Fed chairman Ben Bernanke says:
Stimulus programme isn't a creating 'bubbles' more about that.He said denied his $85bn-a-month stimulus programme was creating new financial bubbles as he updated Congress on his views on the US economic recovery on Wednesday.
Federal Reserve chairman Ben Bernanke denied his $85bn-a-month stimulus programme was creating new financial bubbles as he updated Congress on his views on the US economic recovery on Wednesday.
The Federal Reserve's quantitative easing programme has helped drive US stock markets to record highs even as the wider economy continues to suffer from high levels of unemployment. Asked whether the stimulus programme was creating bubbles similar to the one experienced by the housing market ahead of the recession, Bernanke said "major asset classes, including the stock markets, were "not inconsistent with the fundamentals".
US stock markets rallied Wednesday morning as the Fed chairman made clear he had no intention of cutting short the quantitative easing programme in the near future. The US economy is improving, but "headwinds" including government budget cuts are dragging on the recovery, Bernanke told Congress.

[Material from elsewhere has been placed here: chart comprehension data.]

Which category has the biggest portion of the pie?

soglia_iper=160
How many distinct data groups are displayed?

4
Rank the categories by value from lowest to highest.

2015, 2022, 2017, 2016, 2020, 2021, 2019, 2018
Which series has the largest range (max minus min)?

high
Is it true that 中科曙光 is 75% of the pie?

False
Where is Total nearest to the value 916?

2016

Investors, however, became additional cautious on weekday oncenoon and therefore the markets fell after the discharge of the minutes from the Fed's last meeting showed some committee members were ready to begin curbing the scale of the programme as early as Gregorian calendar month if the recovery continues.

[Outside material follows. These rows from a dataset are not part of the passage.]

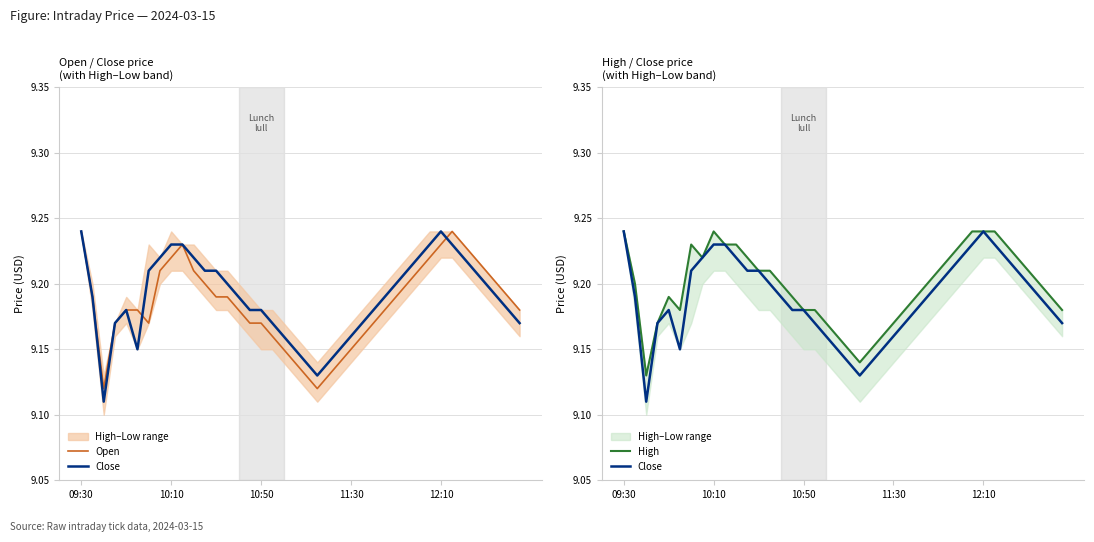

What is the value of the High point at the 33rd from the left?

9.2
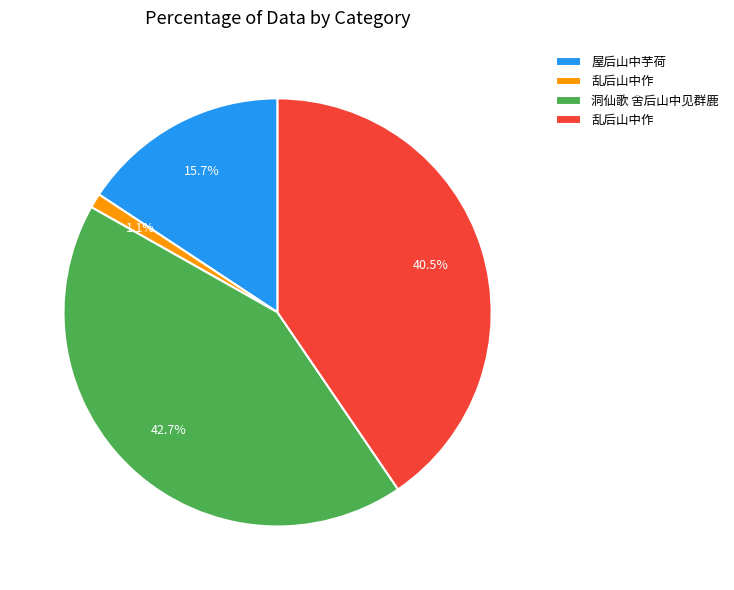

Is there any slice that represents more than half of the pie?

No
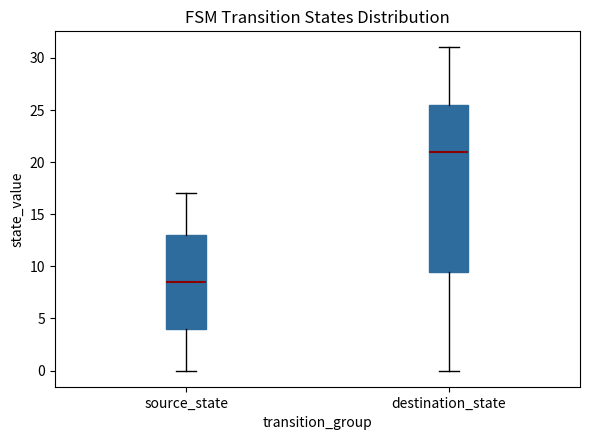

Reading left to right, read every box against the y-axis: the position of its median line, the range the box covers, and the ends of its whiskers. The values are not printed on the chart, so give them approximately, as read against the axis.

source_state: median 8.5, box 4.0 to 13.0, whiskers 0.0 to 17.0
destination_state: median 21.0, box 9.5 to 25.5, whiskers 0.0 to 31.0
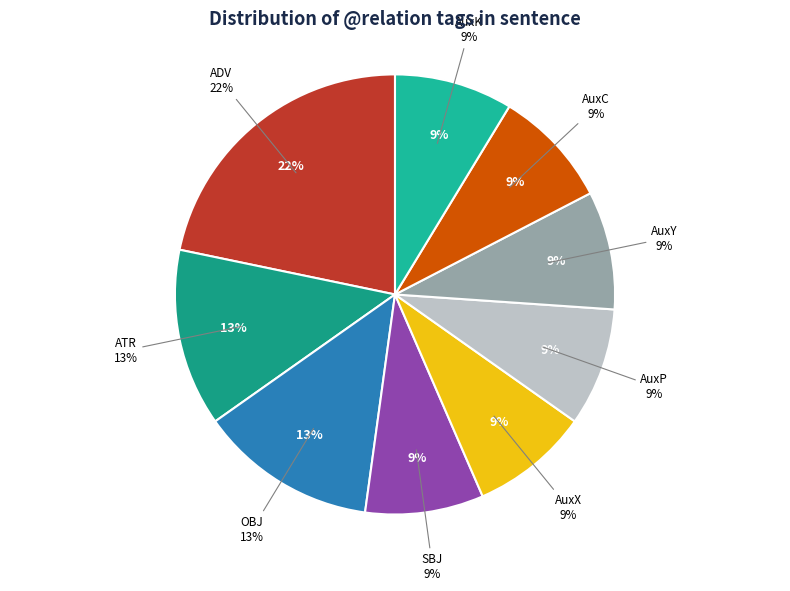

Approximately how many times larger is the value at ATR compared to OBJ?

1.0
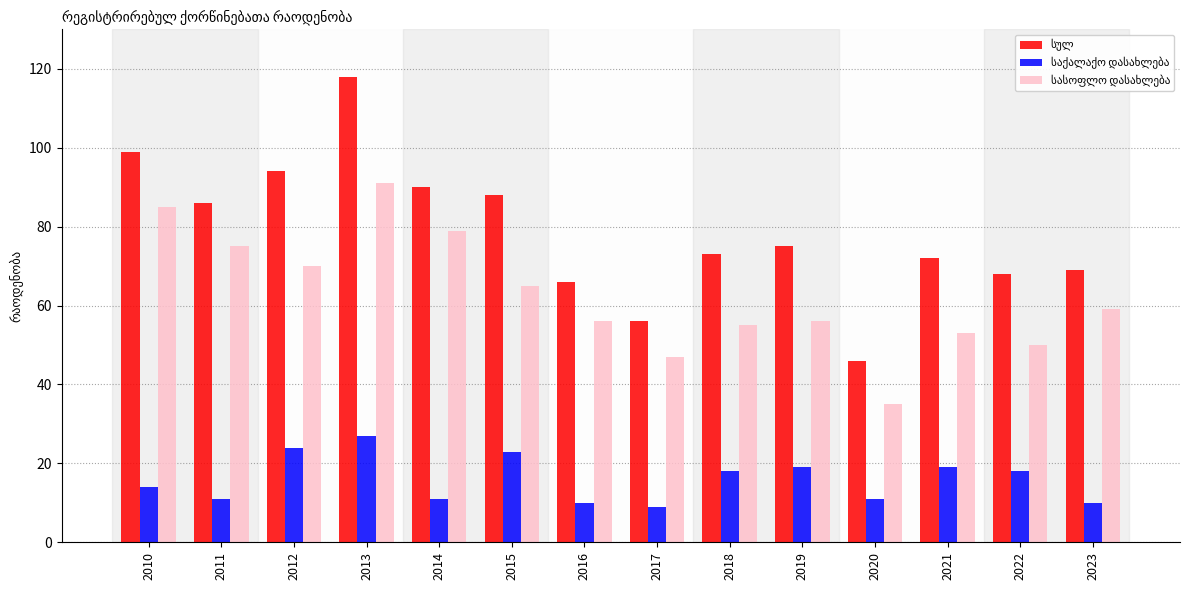

What is the difference between the highest and lowest values at 2010?

85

Bernanke warned Washington's deep disbursal cuts were holding back the recovery. "Conditions within the job market have shown some improvement recently," he said. "Despite this improvement, the task market remains weak overall: The pct continues to be well on top of its longer-run traditional level, rates of long state ar traditionally high, and also the labour participation rate has continued to maneuver down. Moreover, nearly eight million folks ar operating half time even supposing they might like full-time work."
Bernanke acknowledging that historically low interest rates and the Fed's huge government bond buying programme had costs but he said "a premature tightening of monetary policy could lead interest rates to rise temporarily but also would carry a substantial risk of slowing or ending the economic recovery."